Every entry must be echoed exactly.

---------- Records for the task ----------

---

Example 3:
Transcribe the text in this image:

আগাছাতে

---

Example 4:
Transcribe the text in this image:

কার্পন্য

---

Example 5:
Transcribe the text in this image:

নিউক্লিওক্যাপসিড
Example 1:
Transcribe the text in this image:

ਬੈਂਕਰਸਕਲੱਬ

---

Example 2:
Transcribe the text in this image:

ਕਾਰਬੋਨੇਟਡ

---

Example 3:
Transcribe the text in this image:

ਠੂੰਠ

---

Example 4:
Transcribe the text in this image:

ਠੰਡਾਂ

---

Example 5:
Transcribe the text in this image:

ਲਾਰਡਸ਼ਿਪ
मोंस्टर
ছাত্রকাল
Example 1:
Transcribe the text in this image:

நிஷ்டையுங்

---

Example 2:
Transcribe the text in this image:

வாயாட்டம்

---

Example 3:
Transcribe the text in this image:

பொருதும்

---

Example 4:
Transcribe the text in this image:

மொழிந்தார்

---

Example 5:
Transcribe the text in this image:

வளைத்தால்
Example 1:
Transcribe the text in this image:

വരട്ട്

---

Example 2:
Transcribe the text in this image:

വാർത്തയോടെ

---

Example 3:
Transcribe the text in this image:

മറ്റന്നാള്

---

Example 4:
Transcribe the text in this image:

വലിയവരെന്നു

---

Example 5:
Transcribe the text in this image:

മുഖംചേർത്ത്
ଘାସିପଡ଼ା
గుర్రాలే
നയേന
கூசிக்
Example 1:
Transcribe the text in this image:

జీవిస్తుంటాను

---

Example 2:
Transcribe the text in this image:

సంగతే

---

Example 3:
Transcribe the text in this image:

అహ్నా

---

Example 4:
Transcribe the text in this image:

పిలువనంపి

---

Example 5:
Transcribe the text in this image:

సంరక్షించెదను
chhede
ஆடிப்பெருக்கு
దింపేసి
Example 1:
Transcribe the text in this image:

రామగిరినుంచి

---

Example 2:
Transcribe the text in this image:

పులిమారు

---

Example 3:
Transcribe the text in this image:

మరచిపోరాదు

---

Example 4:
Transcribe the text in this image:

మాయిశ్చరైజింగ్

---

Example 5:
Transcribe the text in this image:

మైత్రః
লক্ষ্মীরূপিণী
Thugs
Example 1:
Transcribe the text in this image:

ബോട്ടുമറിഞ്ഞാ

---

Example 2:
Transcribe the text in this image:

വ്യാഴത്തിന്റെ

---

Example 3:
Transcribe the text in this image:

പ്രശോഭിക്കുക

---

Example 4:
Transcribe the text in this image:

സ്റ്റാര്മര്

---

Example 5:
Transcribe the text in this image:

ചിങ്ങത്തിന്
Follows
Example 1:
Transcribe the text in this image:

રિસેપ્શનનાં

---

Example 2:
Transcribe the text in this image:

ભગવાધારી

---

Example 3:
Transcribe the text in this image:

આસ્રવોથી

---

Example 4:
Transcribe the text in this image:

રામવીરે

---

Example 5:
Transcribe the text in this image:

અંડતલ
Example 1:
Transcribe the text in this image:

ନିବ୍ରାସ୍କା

----------

Task answer.
---

Example 3:
Transcribe the text in this image:

আগাছাতে

---

Example 4:
Transcribe the text in this image:

কার্পন্য

---

Example 5:
Transcribe the text in this image:

নিউক্লিওক্যাপসিড
Example 1:
Transcribe the text in this image:

ਬੈਂਕਰਸਕਲੱਬ

---

Example 2:
Transcribe the text in this image:

ਕਾਰਬੋਨੇਟਡ

---

Example 3:
Transcribe the text in this image:

ਠੂੰਠ

---

Example 4:
Transcribe the text in this image:

ਠੰਡਾਂ

---

Example 5:
Transcribe the text in this image:

ਲਾਰਡਸ਼ਿਪ
मोंस्टर
ছাত্রকাল
Example 1:
Transcribe the text in this image:

நிஷ்டையுங்

---

Example 2:
Transcribe the text in this image:

வாயாட்டம்

---

Example 3:
Transcribe the text in this image:

பொருதும்

---

Example 4:
Transcribe the text in this image:

மொழிந்தார்

---

Example 5:
Transcribe the text in this image:

வளைத்தால்
Example 1:
Transcribe the text in this image:

വരട്ട്

---

Example 2:
Transcribe the text in this image:

വാർത്തയോടെ

---

Example 3:
Transcribe the text in this image:

മറ്റന്നാള്

---

Example 4:
Transcribe the text in this image:

വലിയവരെന്നു

---

Example 5:
Transcribe the text in this image:

മുഖംചേർത്ത്
ଘାସିପଡ଼ା
గుర్రాలే
നയേന
கூசிக்
Example 1:
Transcribe the text in this image:

జీవిస్తుంటాను

---

Example 2:
Transcribe the text in this image:

సంగతే

---

Example 3:
Transcribe the text in this image:

అహ్నా

---

Example 4:
Transcribe the text in this image:

పిలువనంపి

---

Example 5:
Transcribe the text in this image:

సంరక్షించెదను
chhede
ஆடிப்பெருக்கு
దింపేసి
Example 1:
Transcribe the text in this image:

రామగిరినుంచి

---

Example 2:
Transcribe the text in this image:

పులిమారు

---

Example 3:
Transcribe the text in this image:

మరచిపోరాదు

---

Example 4:
Transcribe the text in this image:

మాయిశ్చరైజింగ్

---

Example 5:
Transcribe the text in this image:

మైత్రః
লক্ষ্মীরূপিণী
Thugs
Example 1:
Transcribe the text in this image:

ബോട്ടുമറിഞ്ഞാ

---

Example 2:
Transcribe the text in this image:

വ്യാഴത്തിന്റെ

---

Example 3:
Transcribe the text in this image:

പ്രശോഭിക്കുക

---

Example 4:
Transcribe the text in this image:

സ്റ്റാര്മര്

---

Example 5:
Transcribe the text in this image:

ചിങ്ങത്തിന്
Follows
Example 1:
Transcribe the text in this image:

રિસેપ્શનનાં

---

Example 2:
Transcribe the text in this image:

ભગવાધારી

---

Example 3:
Transcribe the text in this image:

આસ્રવોથી

---

Example 4:
Transcribe the text in this image:

રામવીરે

---

Example 5:
Transcribe the text in this image:

અંડતલ
Example 1:
Transcribe the text in this image:

ନିବ୍ରାସ୍କା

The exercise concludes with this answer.